= Beginning of Section =

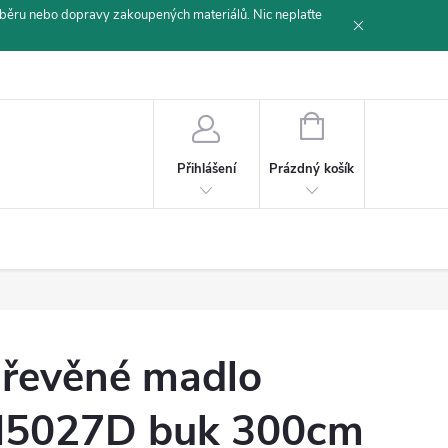
běru nebo dopravy zakoupených materiálů. Nic neplaťte
NÁKUPNÍ
KOŠÍK
Prázdný košík
Přihlášení
řevěné madlo
5027D buk 300cm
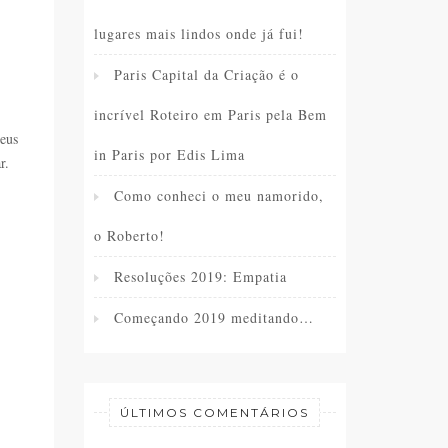
lugares mais lindos onde já fui!
Paris Capital da Criação é o
incrível Roteiro em Paris pela Bem
seus
in Paris por Edis Lima
r.
Como conheci o meu namorido,
o Roberto!
Resoluções 2019: Empatia
Começando 2019 meditando…
ÚLTIMOS COMENTÁRIOS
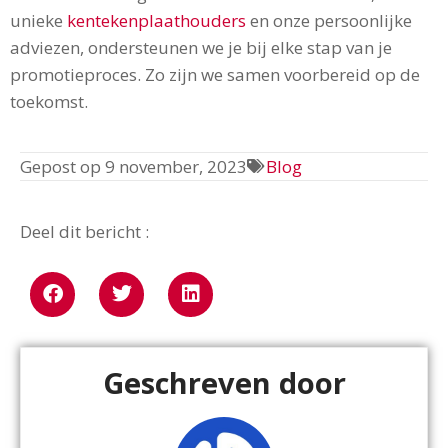
unieke
kentekenplaathouders
en onze persoonlijke
adviezen, ondersteunen we je bij elke stap van je
promotieproces. Zo zijn we samen voorbereid op de
toekomst.
Gepost op
9 november, 2023
Blog
Deel dit bericht :
Geschreven door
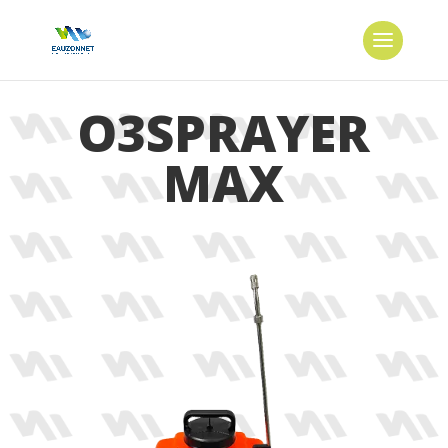
O3SPRAYER
MAX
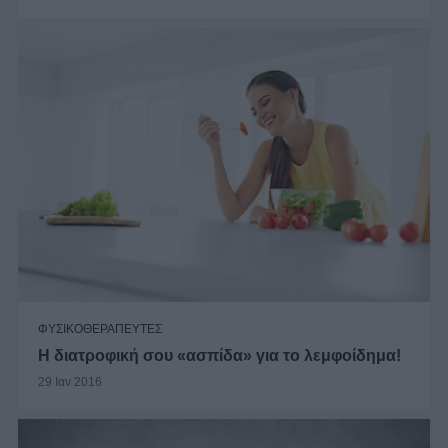
ΦΥΣΙΚΟΘΕΡΑΠΕΥΤΕΣ
Η διατροφική σου «ασπίδα» για το λεμφοίδημα!
29 Ιαν 2016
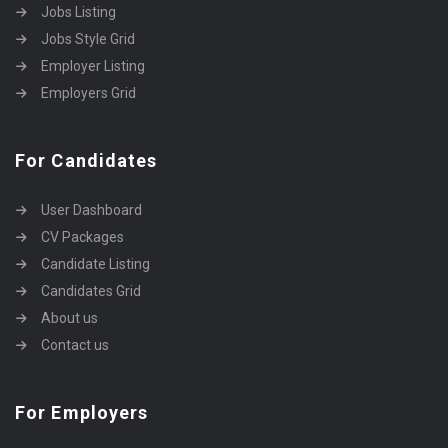
Jobs Listing
Jobs Style Grid
Employer Listing
Employers Grid
For Candidates
User Dashboard
CV Packages
Candidate Listing
Candidates Grid
About us
Contact us
For Employers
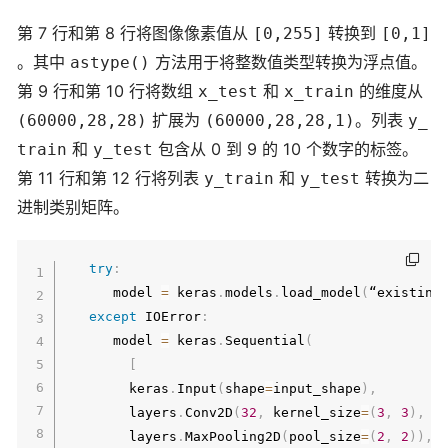
第 7 行和第 8 行将图像像素值从
转换到
[0,255]
[0,1]
。其中
方法用于将整数值类型转换为浮点值。
astype()
第 9 行和第 10 行将数组
和
的维度从
x_test
x_train
扩展为
。列表
(60000,28,28)
(60000,28,28,1)
y_
和
包含从 0 到 9 的 10 个数字的标签。
train
y_test
第 11 行和第 12 行将列表
和
转换为二
y_train
y_test
进制类别矩阵。
try
:
      model 
=
 keras
.
models
.
load_model
(
“existing
except
 IOError
:
      model 
=
 keras
.
Sequential
(
[
        keras
.
Input
(
shape
=
input_shape
)
,
        layers
.
Conv2D
(
32
,
 kernel_size
=
(
3
,
3
)
,
 a
        layers
.
MaxPooling2D
(
pool_size
=
(
2
,
2
)
)
,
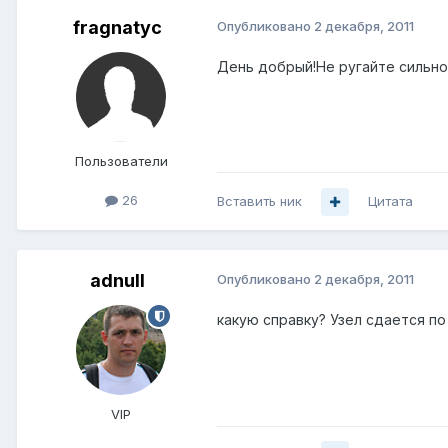
fragnatyc
Опубликовано
2 декабря, 2011
День добрый!Не ругайте сильно.
Пользователи
26
Вставить ник
Цитата
adnull
Опубликовано
2 декабря, 2011
какую справку? Узел сдается по 
VIP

= End of Section =

WORK ITEM: Rewrite the lines from the one with "lugares mais lindos onde já fui!" up to and including the one with "ÚLTIMOS COMENTÁRIOS", putting "Lisboa" wherever "Paris" occurs and leaving everything else unchanged.

EXERCISE RESULT:
lugares mais lindos onde já fui!
Lisboa Capital da Criação é o
incrível Roteiro em Lisboa pela Bem
seus
in Lisboa por Edis Lima
r.
Como conheci o meu namorido,
o Roberto!
Resoluções 2019: Empatia
Começando 2019 meditando…
ÚLTIMOS COMENTÁRIOS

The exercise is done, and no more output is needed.